Preference to freshmen. Explore themes on the Roman Empire and its decline from the 1st through the 5th centuries C.E.. What was the political and military glue that held this diverse, multi-ethnic empire together? What were the bases of wealth and how was it distributed? What were the possibilities and limits of economic growth? How integrated was it in culture and religion? What were the causes and consequences of the conversion to Christianity? Why did the Empire fall in the West? How suitable is the analogy of the U.S. in the 21st century?
Terms: Aut | Units: 4 | UG Reqs: WAY-SI, GER:IHUM-3
Instructors: Saller, R. (PI)

HISTORY 12N: Income and wealth inequality from the Stone Age to the present (CLASSICS 12N)

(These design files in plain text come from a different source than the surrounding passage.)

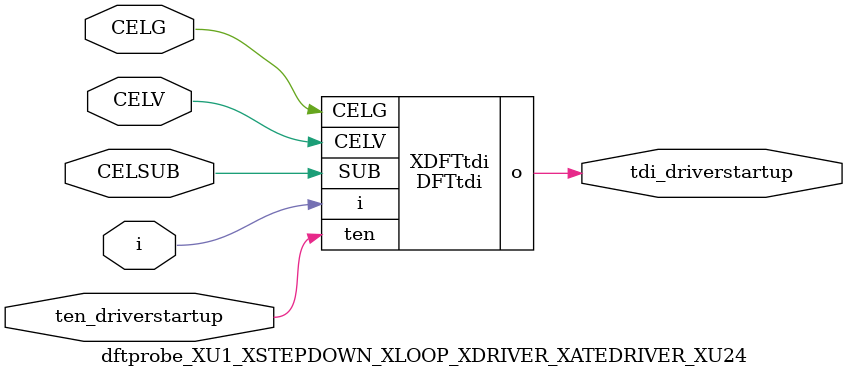
<source format=v>


module DFTtdi ( o, CELV, SUB, i, ten, CELG );

  input CELV;
  input ten;
  input i;
  output o;
  input CELG;
  input SUB;
endmodule


module dftprobe_XU1_XSTEPDOWN_XLOOP_XDRIVER_XATEDRIVER_XU24 (i,tdi_driverstartup,ten_driverstartup,CELG,CELSUB,CELV);
input  i;
output  tdi_driverstartup;
input  ten_driverstartup;
input  CELG;
input  CELSUB;
input  CELV;

DFTtdi XDFTtdi(
  .i (i),
  .o (tdi_driverstartup),
  .ten (ten_driverstartup),
  .CELG (CELG),
  .SUB (CELSUB),
  .CELV (CELV)
);

endmodule


</source>
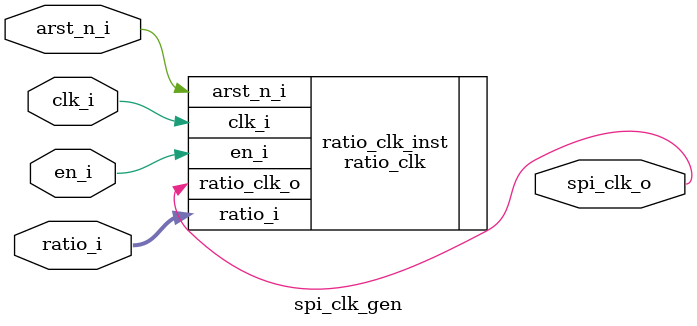
<source format=v>
/* -------------------------------------------------------------------------------
 * Project        : AXI-lite SPI IP Core
 * File           : spi_clk_gen.v
 * Description    : SPI Clock Generator
 * Organization   : BSC; CIC-IPN
 * Author(s)      : Abraham J. Ruiz R. (aruiz) (https://github.com/m4j0rt0m)
 * Email(s)       : abraham.ruiz@bsc.es; abraham.j.ruiz.r@gmail.com
 * References     :
 * -------------------------------------------------------------------------------
 * Revision History
 *  Revision   | Author      | Description
 *  1.0        | aruiz       | First version
 *  2.0        | aruiz       | Added asynchronous reset and soft reset
 *  2.1        | aruiz       | Code refactoring and added Ratio Clock Gen
 *  3.0        | aruiz       | Sync'd a main fixed clock and a variable faster
 *             |             | clock for the axi write/read transactions
 * -----------------------------------------------------------------------------*/

module spi_clk_gen
# (
    parameter SPI_RATIO_GRADE = 3
  )
(/*AUTOARG*/
   // Outputs
   spi_clk_o,
   // Inputs
   clk_i, arst_n_i, en_i, ratio_i
   );

  /* ports */
  input                       clk_i;
  input                       arst_n_i;
  input                       en_i;
  input [SPI_RATIO_GRADE-1:0] ratio_i;
  output                      spi_clk_o;

  /* ratio-driven clock generator */
  ratio_clk
    # (
        .RATIO_GRADE  (SPI_RATIO_GRADE)
      )
    ratio_clk_inst (
        .clk_i        (clk_i),
        .arst_n_i     (arst_n_i),
        .en_i         (en_i),
        .ratio_i      (ratio_i),
        .ratio_clk_o  (spi_clk_o)
      );

endmodule // spi_clk_gen

</source>
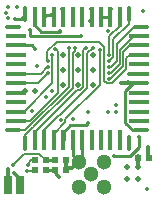
<source format=gbl>
%FSLAX25Y25*%
%MOIN*%
G70*
G01*
G75*
G04 Layer_Physical_Order=4*
G04 Layer_Color=16711680*
%ADD10R,0.02756X0.05118*%
%ADD11R,0.09370X0.06496*%
%ADD12R,0.00984X0.02756*%
%ADD13R,0.01929X0.01181*%
%ADD14R,0.02047X0.01181*%
%ADD15R,0.06299X0.03543*%
%ADD16R,0.01102X0.01969*%
%ADD17R,0.12205X0.12205*%
%ADD18R,0.00984X0.02362*%
%ADD19R,0.02362X0.00984*%
%ADD20R,0.01969X0.01969*%
%ADD21R,0.01969X0.01969*%
%ADD22R,0.10709X0.05079*%
%ADD23R,0.05787X0.04449*%
%ADD24R,0.03000X0.03000*%
%ADD25R,0.04449X0.05787*%
%ADD26R,0.03000X0.03000*%
%ADD27R,0.04331X0.03543*%
%ADD28C,0.00600*%
%ADD29C,0.01000*%
%ADD30C,0.01200*%
%ADD31C,0.00800*%
%ADD32C,0.00500*%
%ADD33C,0.02000*%
%ADD34C,0.05118*%
%ADD35C,0.01969*%
%ADD36C,0.01400*%
%ADD37O,0.01575X0.05299*%
%ADD38O,0.01575X0.06874*%
%ADD39O,0.05299X0.01575*%
%ADD40O,0.06874X0.01575*%
%ADD41O,0.10024X0.01575*%
%ADD42R,0.02953X0.05906*%
D21*
X45728Y13000D02*
D03*
X49272D02*
D03*
X11428Y12200D02*
D03*
X14972D02*
D03*
X18128D02*
D03*
X21672D02*
D03*
X21672Y9000D02*
D03*
X18128D02*
D03*
X14972D02*
D03*
X11428D02*
D03*
D28*
X43024Y50524D02*
X46063D01*
X44318Y53673D02*
X46063D01*
X44318Y56823D02*
X46850D01*
X30600Y49723D02*
Y49800D01*
X28837Y47960D02*
X30600Y49723D01*
X24700Y48745D02*
Y49700D01*
X23916Y47960D02*
X24700Y48745D01*
X4937Y37925D02*
X12225D01*
X15600Y41300D01*
X4937Y41075D02*
X13253D01*
X35900Y43300D02*
X36577D01*
X35900Y41300D02*
X36600D01*
X35900Y39300D02*
X36400D01*
X35900Y45200D02*
X36021D01*
X11327Y18937D02*
Y21627D01*
X23916Y36316D02*
Y47960D01*
X10669Y23174D02*
X10774D01*
X23916Y36316D01*
X8177Y20682D02*
X10669Y23174D01*
X8177Y18150D02*
Y20682D01*
X4150Y22177D02*
X8100D01*
X22700Y36777D01*
Y49700D01*
X18200Y49200D02*
X18900Y48500D01*
Y34600D02*
Y48500D01*
X9627Y25327D02*
X18900Y34600D01*
X4937Y25327D02*
X9627D01*
X17000Y47200D02*
X17100Y47100D01*
X13253Y41075D02*
X15479Y43300D01*
X15600D01*
X38600Y51105D02*
X44318Y56823D01*
X39700Y49055D02*
X44318Y53673D01*
X40800Y48300D02*
X43024Y50524D01*
X36000Y47300D02*
X36100D01*
X36021Y45200D02*
X37500Y46679D01*
X36577Y43300D02*
X38600Y45323D01*
Y51105D01*
X36600Y41300D02*
X39700Y44400D01*
Y49055D01*
X36400Y39300D02*
X40800Y43700D01*
Y48300D01*
X4937Y28476D02*
X7676D01*
X17100Y37900D01*
Y47100D01*
X27500Y48900D02*
X28300Y49700D01*
X19600Y27200D02*
X28837Y36437D01*
X25295Y35594D02*
X26439D01*
X27500Y36655D01*
Y48900D01*
X11327Y21627D02*
X25295Y35594D01*
X28837Y36437D02*
Y47960D01*
X14476Y22198D02*
X19479Y27200D01*
X19600D01*
X14476Y18937D02*
Y22198D01*
X36100Y47300D02*
Y53507D01*
X39673Y57080D01*
Y60063D01*
X37500Y46679D02*
Y52500D01*
X42823Y57823D01*
Y60850D01*
D29*
X11327Y57173D02*
Y60063D01*
Y57173D02*
X13400Y55100D01*
X19572D01*
X19700Y55228D01*
X27075Y12743D02*
Y18937D01*
X26066Y11734D02*
X27075Y12743D01*
X23925Y13875D02*
Y18937D01*
Y13875D02*
X26066Y11734D01*
X20776Y18937D02*
X20900Y19061D01*
X33374Y60063D02*
X36524D01*
X43923Y22177D02*
X46850D01*
X41300Y24800D02*
X43923Y22177D01*
X41300Y24800D02*
Y35190D01*
X44035Y37925D01*
X44488D01*
X28300Y23900D02*
X29100Y24700D01*
X4700Y59400D02*
X6727D01*
X8177Y60850D01*
X4937Y50524D02*
X10326D01*
X11450Y49400D01*
X14972Y12200D02*
X18128D01*
X26528Y53528D02*
X26700Y53700D01*
X10172Y53528D02*
X26528D01*
X10000Y53700D02*
X10172Y53528D01*
X9700Y54000D02*
Y55600D01*
Y54000D02*
X10000Y53700D01*
X37700Y13800D02*
X43100D01*
X46000Y16700D01*
Y19900D01*
X14972Y9000D02*
X18128D01*
Y8072D02*
Y9000D01*
Y8072D02*
X19500Y6700D01*
X20900Y19061D02*
Y21800D01*
X23000Y23900D01*
X28300D01*
X14476Y60063D02*
X15113Y60700D01*
X16800D01*
X16989D01*
X17626Y60063D01*
D30*
X49172Y13500D02*
Y16700D01*
X49200Y16728D01*
X45628Y10109D02*
Y13500D01*
Y10109D02*
X45869Y9868D01*
X21672Y9000D02*
Y12200D01*
Y12700D02*
X21672Y12700D01*
X21672Y9500D02*
X23832D01*
X26066Y11734D01*
X6368Y3900D02*
Y6032D01*
X2431Y3900D02*
Y9331D01*
X2500Y9400D01*
X4300Y8100D02*
X6368Y6032D01*
D31*
X10200Y12200D02*
X11428D01*
X12872Y14300D02*
X14972Y12200D01*
X11128Y8700D02*
X11428Y9000D01*
X9100Y11100D02*
X10200Y12200D01*
X4100Y10700D02*
X7700Y14300D01*
X12872D01*
X10428Y8800D02*
X10728Y9100D01*
X8600Y8800D02*
X10428D01*
X10728Y9100D02*
X11128Y8700D01*
X9100Y10700D02*
Y11100D01*
D32*
X15550Y45350D02*
X15600Y45300D01*
X15550Y45350D02*
Y48601D01*
X42974Y47374D02*
X46063D01*
X15550Y48601D02*
X18749Y51800D01*
X32700D01*
X34450Y50050D01*
Y38699D02*
X35299Y37850D01*
X36950D01*
X41850Y42750D01*
X34450Y38699D02*
Y50050D01*
X41850Y46250D02*
X42974Y47374D01*
X41850Y42750D02*
Y46250D01*
X33000Y37300D02*
Y49100D01*
X21550Y25850D02*
X33000Y37300D01*
X17626Y18937D02*
Y20926D01*
X21550Y24850D01*
Y25850D01*
D34*
X30200Y7600D02*
D03*
X26066Y11734D02*
D03*
X34334D02*
D03*
Y3466D02*
D03*
X26066D02*
D03*
D35*
X41932Y5931D02*
D03*
Y9868D02*
D03*
X45869Y5931D02*
D03*
Y9868D02*
D03*
X11275Y35300D02*
D03*
X8125D02*
D03*
X30621Y37379D02*
D03*
X25700D02*
D03*
X20779D02*
D03*
X30621Y42300D02*
D03*
X25700D02*
D03*
X20779D02*
D03*
X30621Y47221D02*
D03*
X25700D02*
D03*
X20779D02*
D03*
D36*
X30600Y49800D02*
D03*
X24700Y49700D02*
D03*
X22700D02*
D03*
X28300D02*
D03*
X15600Y41300D02*
D03*
X35900Y45200D02*
D03*
Y43300D02*
D03*
Y41300D02*
D03*
Y39300D02*
D03*
X17000Y47200D02*
D03*
X18200Y49200D02*
D03*
X26700Y53700D02*
D03*
X19700Y55228D02*
D03*
X30200Y62500D02*
D03*
X20400D02*
D03*
X16800Y60700D02*
D03*
X2300Y63400D02*
D03*
X4700Y59400D02*
D03*
X29100Y24700D02*
D03*
X29200Y28300D02*
D03*
X15600Y43300D02*
D03*
Y45300D02*
D03*
X33000Y49100D02*
D03*
X42400Y38300D02*
D03*
X36000Y47300D02*
D03*
X43500Y44300D02*
D03*
X29800Y58800D02*
D03*
X36600Y62600D02*
D03*
X35700Y55228D02*
D03*
X47246Y61859D02*
D03*
X42800Y20000D02*
D03*
X46000Y19900D02*
D03*
X42700Y41100D02*
D03*
X10000Y53700D02*
D03*
X9700Y55600D02*
D03*
X2300Y59500D02*
D03*
X5400Y53500D02*
D03*
X11450Y49400D02*
D03*
X12084Y43800D02*
D03*
X49200Y16728D02*
D03*
X35869Y28254D02*
D03*
X38400Y30500D02*
D03*
X38500Y28400D02*
D03*
X17100Y35400D02*
D03*
X15100Y33300D02*
D03*
X48800Y2500D02*
D03*
X2200Y56800D02*
D03*
X5400Y63400D02*
D03*
X1700Y61400D02*
D03*
X37700Y13800D02*
D03*
X10300Y28800D02*
D03*
X2500Y9400D02*
D03*
X4300Y8100D02*
D03*
X4100Y10700D02*
D03*
X8600Y8800D02*
D03*
X19500Y6700D02*
D03*
X24100Y25900D02*
D03*
X20100Y25700D02*
D03*
X9100Y10700D02*
D03*
D37*
X42823Y18150D02*
D03*
X8177D02*
D03*
Y60850D02*
D03*
X42823D02*
D03*
D38*
X39673Y18937D02*
D03*
X36524D02*
D03*
X33374D02*
D03*
X30224D02*
D03*
X27075D02*
D03*
X23925D02*
D03*
X20776D02*
D03*
X17626D02*
D03*
X14476D02*
D03*
X11327D02*
D03*
Y60063D02*
D03*
X14476D02*
D03*
X17626D02*
D03*
X20776D02*
D03*
X23925D02*
D03*
X27075D02*
D03*
X30224D02*
D03*
X33374D02*
D03*
X36524D02*
D03*
X39673D02*
D03*
D39*
X4150Y22177D02*
D03*
Y56823D02*
D03*
X46850D02*
D03*
Y22177D02*
D03*
D40*
X4937Y25327D02*
D03*
Y28476D02*
D03*
Y31626D02*
D03*
Y34776D02*
D03*
Y37925D02*
D03*
Y41075D02*
D03*
Y44224D02*
D03*
Y47374D02*
D03*
Y50524D02*
D03*
Y53673D02*
D03*
X46063D02*
D03*
Y50524D02*
D03*
Y47374D02*
D03*
Y44224D02*
D03*
Y41075D02*
D03*
Y34776D02*
D03*
Y31626D02*
D03*
Y28476D02*
D03*
Y25327D02*
D03*
D41*
X44488Y37925D02*
D03*
D42*
X2431Y3900D02*
D03*
X6368D02*
D03*
M02*

</source>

Rising inequality is a defining feature of our time. How long has economic inequality existed, and when, how and why has the gap between haves and have-nots widened or narrowed over the course of history? This seminar takes a very long-term view of these questions. It is designed to help you appreciate dynamics and complexities that are often obscured by partisan controversies and short-term perspectives, and to provide solid historical background for a better understanding of a growing societal concern.
Terms: Aut | Units: 4 | UG Reqs: WAY-SI
Instructors: Scheidel, W. (PI)

HISTORY 21: The History of 2021

How can we understand the events, ideas, and conflicts that have featured in the news cycle during the past year? "The History of 2021" offers historically informed reflections on this year's momentous events, providing an opportunity to understand our world in its historic context. Each week will feature a different History faculty member speaking on a major news topic of the year, showing what we can learn by approaching it from a historical perspective. The course is open to all students (newcomers and history veterans alike) who want to reflect on the challenges and opportunities of 2021, and who are curious to consider how studying history can offer a deeper and richer understanding of tumultuous times.
Terms: Aut | Units: 1

HISTORY 24N: Stalin's Terror: Causes, Crimes, Consequences

This course explores the period of Stalin's rule in the Soviet Union from 1928 until 1953 and focuses on what the Russians called "the repressions." This includes, the war against the kulaks, the Ukrainian famine (Holodomor), the operations against the nationalities, the Great Terror, the deportation of the "punished peoples," the expansion of the Gulag (prison camp system), the Leningrad Affair, and the Doctors' Plot. The origins of these events are still controversial, as are their impact on the development of the Soviet Union. Scholars also continue to argue about the numbers of deaths involved. Students will discuss the arguments about Stalin's crimes using newly available documents, memoirs, literary sources, and other materials. We will visit the Hoover Archives, view the poster and film collection there, and discuss the period with archivists. Viewing films and documentaries, we will also reconstruct the lives of the people faced with the daily threat of denunciations and arrest. "Life has become better comrades; living has become happier..." was an often repeated slogan during the period of Stalin's terror. We will examine how that slogan translated into reality.
Terms: Aut | Units: 3 | UG Reqs: WAY-SI
Instructors: Naimark, N. (PI)

HISTORY 42S: Cannibalism in Early Modern Europe: The Ultimate Taboo in Historical Context

Cannibalism (or anthropophagy) may be one of many societies' greatest taboos, but how have ideas about the act changed over time? Taking a historical perspective on cannibalism, this course explores its meanings in Europe during the early modern period, when the word "cannibal" emerged in the context of the "discovery" of the Americas. Focusing on cannibalism offers insight into events like the witch craze, the Reformation, and colonization, as well as larger issues such as social and religious conflict, responses to disasters, and ideas about human nature.